Dataset below:

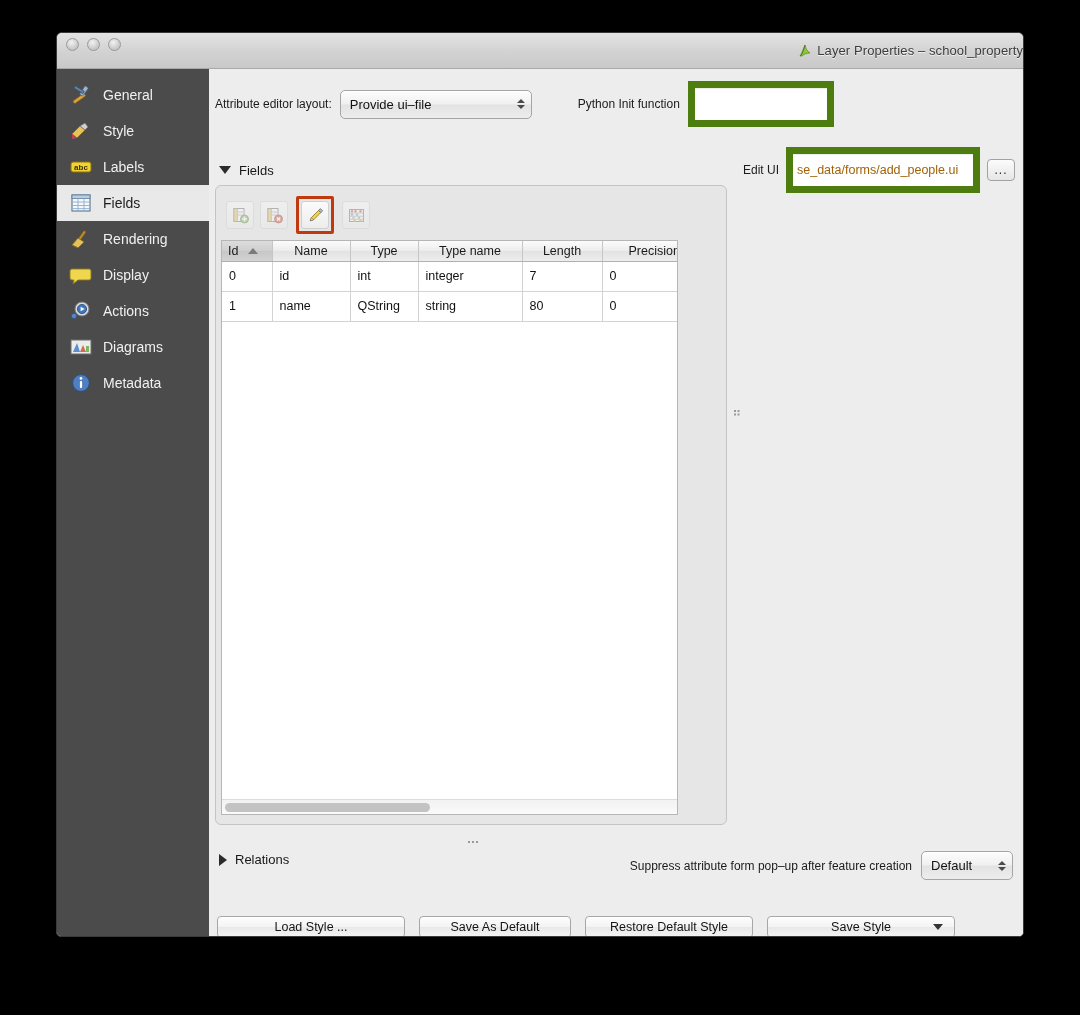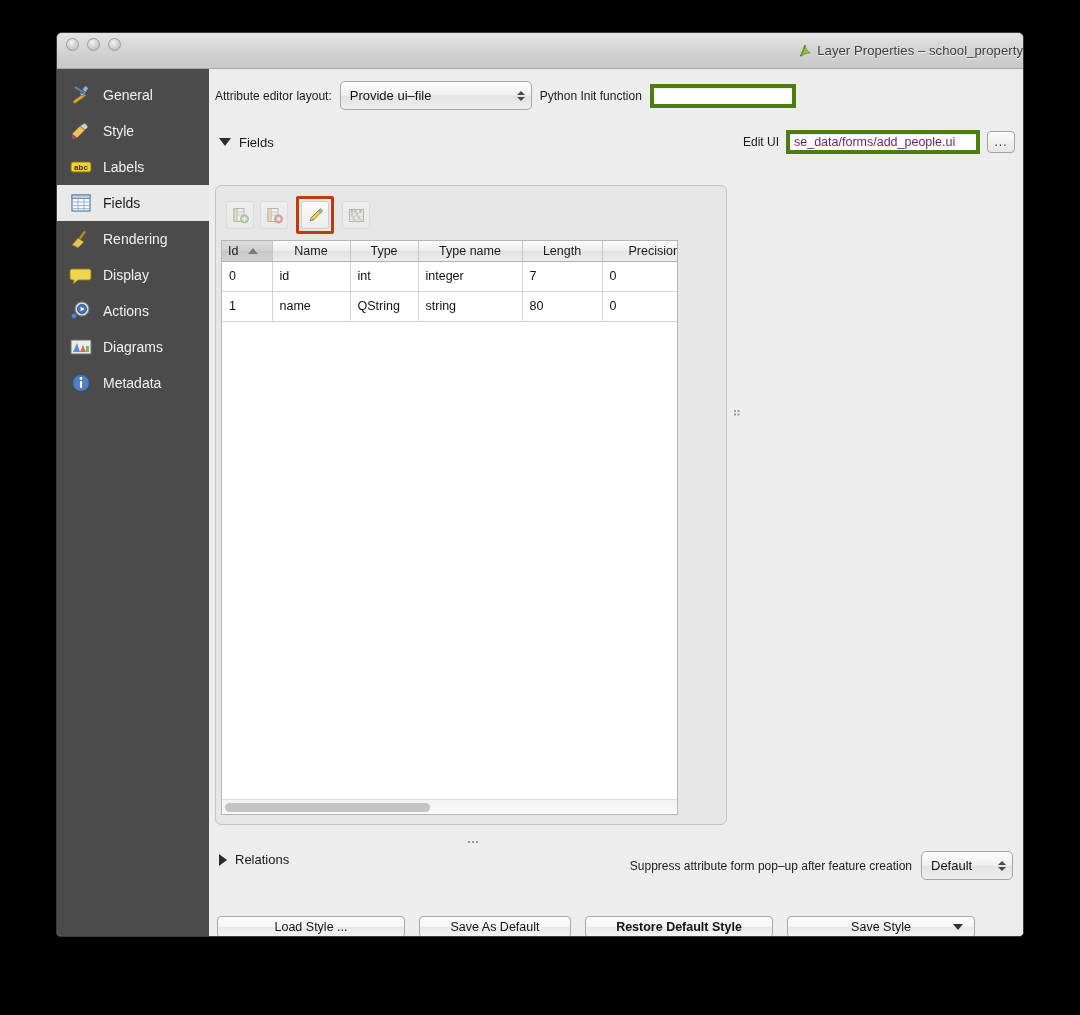--- a/index.html
+++ b/index.html
@@ -360,7 +360,7 @@
               <span class="tri-dn"></span>
           </span>
         </span>
-        <span class="lbl" style="">Python Init function</span>
+        <span class="lbl" style="margin-left:38px;">Python Init function</span>
         <span class="textfield" style="width:146px;" title=""></span>
       </div>
 

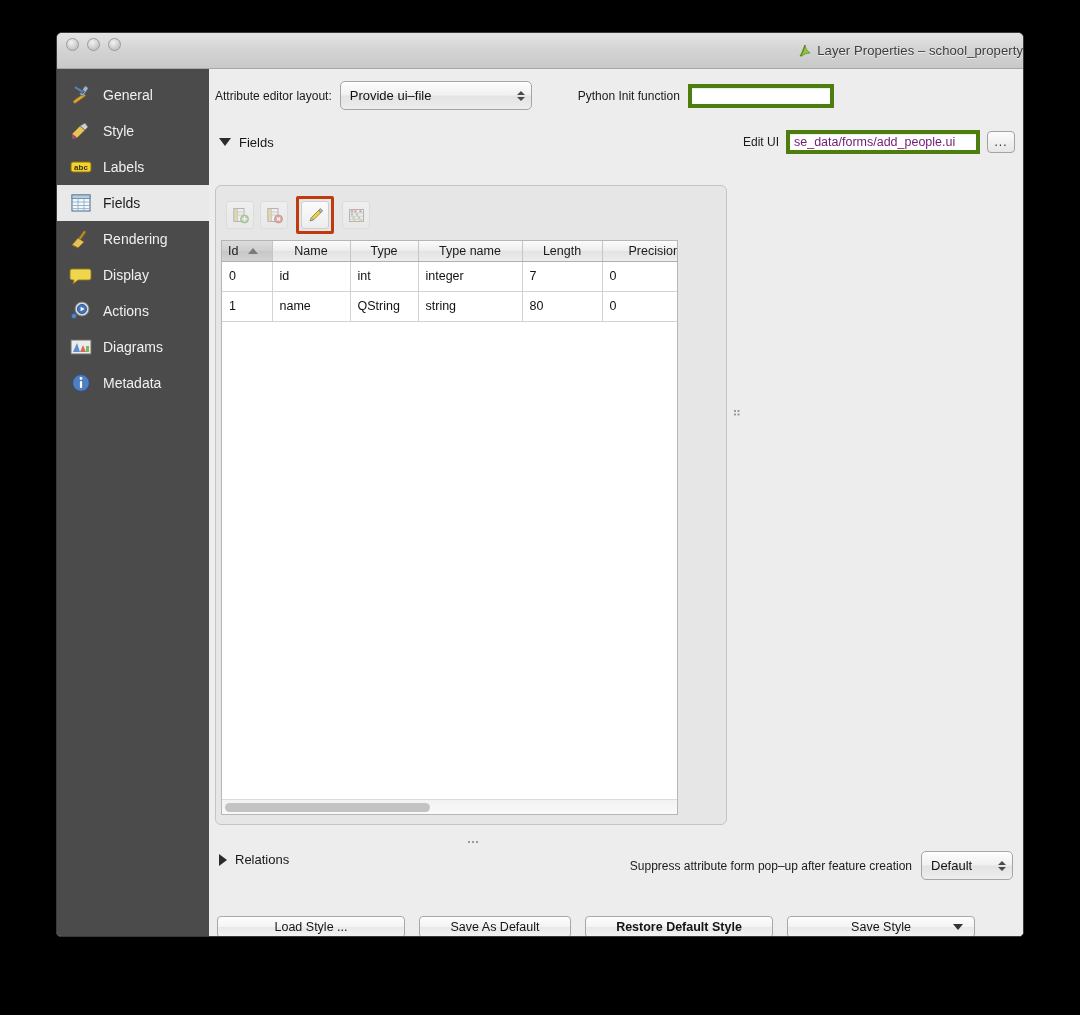--- a/index.html
+++ b/index.html
@@ -99,8 +99,8 @@
   .tri-dn { border-top: 4px solid #4a4a4a; }
 
   .textfield {
-    height: 21px; border: 4px solid #4d7c0f; background: #ffffff;
-    font-size: 12.5px; color: #701a75; padding: 8px 4px;
+    height: 21px; border: 7px solid #4d7c0f; background: #ffffff;
+    font-size: 12.5px; color: #a16207; padding: 16px 4px;
     display: inline-flex; align-items: center;
     box-shadow: 0 1px 1px rgba(0,0,0,0.08) inset;
   }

End of Dataset.

**Problem**
Exactly repeat the data above; the pictures do not belong in your copy.

**Solution for this problem**
--- a/index.html
+++ b/index.html
@@ -360,7 +360,7 @@
               <span class="tri-dn"></span>
           </span>
         </span>
-        <span class="lbl" style="">Python Init function</span>
+        <span class="lbl" style="margin-left:38px;">Python Init function</span>
         <span class="textfield" style="width:146px;" title=""></span>
       </div>
 

--- a/index.html
+++ b/index.html
@@ -99,8 +99,8 @@
   .tri-dn { border-top: 4px solid #4a4a4a; }
 
   .textfield {
-    height: 21px; border: 4px solid #4d7c0f; background: #ffffff;
-    font-size: 12.5px; color: #701a75; padding: 8px 4px;
+    height: 21px; border: 7px solid #4d7c0f; background: #ffffff;
+    font-size: 12.5px; color: #a16207; padding: 16px 4px;
     display: inline-flex; align-items: center;
     box-shadow: 0 1px 1px rgba(0,0,0,0.08) inset;
   }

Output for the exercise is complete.